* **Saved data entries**
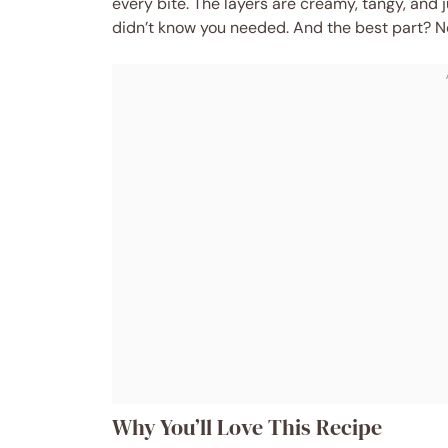
every bite. The layers are creamy, tangy, and
didn’t know you needed. And the best part? No 
Why You’ll Love This Recipe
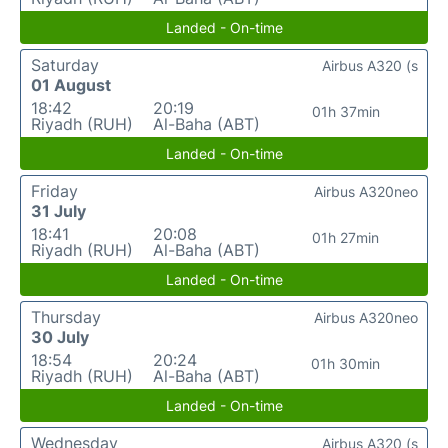
Landed - On-time
Saturday
Airbus A320 (s
01 August
18:42
20:19
01h 37min
Riyadh (RUH)
Al-Baha (ABT)
Landed - On-time
Friday
Airbus A320neo
31 July
18:41
20:08
01h 27min
Riyadh (RUH)
Al-Baha (ABT)
Landed - On-time
Thursday
Airbus A320neo
30 July
18:54
20:24
01h 30min
Riyadh (RUH)
Al-Baha (ABT)
Landed - On-time
Wednesday
Airbus A320 (s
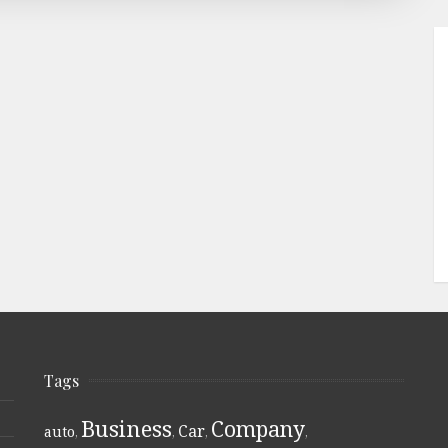
Tags
Business
Company
Car
auto
,
,
,
,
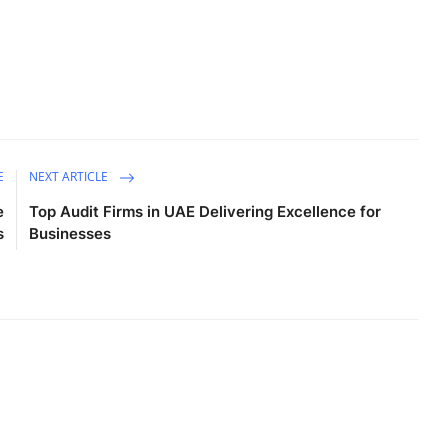
E
NEXT ARTICLE
e
Top Audit Firms in UAE Delivering Excellence for
s
Businesses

* **GOAL OF THE EXERCISE**
Leaving the pictures aside, write out the entries above exactly.

* **TASK OUTPUT**
every bite. The layers are creamy, tangy, and
didn’t know you needed. And the best part? No 
Why You’ll Love This Recipe
Landed - On-time
Saturday
Airbus A320 (s
01 August
18:42
20:19
01h 37min
Riyadh (RUH)
Al-Baha (ABT)
Landed - On-time
Friday
Airbus A320neo
31 July
18:41
20:08
01h 27min
Riyadh (RUH)
Al-Baha (ABT)
Landed - On-time
Thursday
Airbus A320neo
30 July
18:54
20:24
01h 30min
Riyadh (RUH)
Al-Baha (ABT)
Landed - On-time
Wednesday
Airbus A320 (s
Tags
Business
Company
Car
auto
,
,
,
,
E
NEXT ARTICLE
e
Top Audit Firms in UAE Delivering Excellence for
s
Businesses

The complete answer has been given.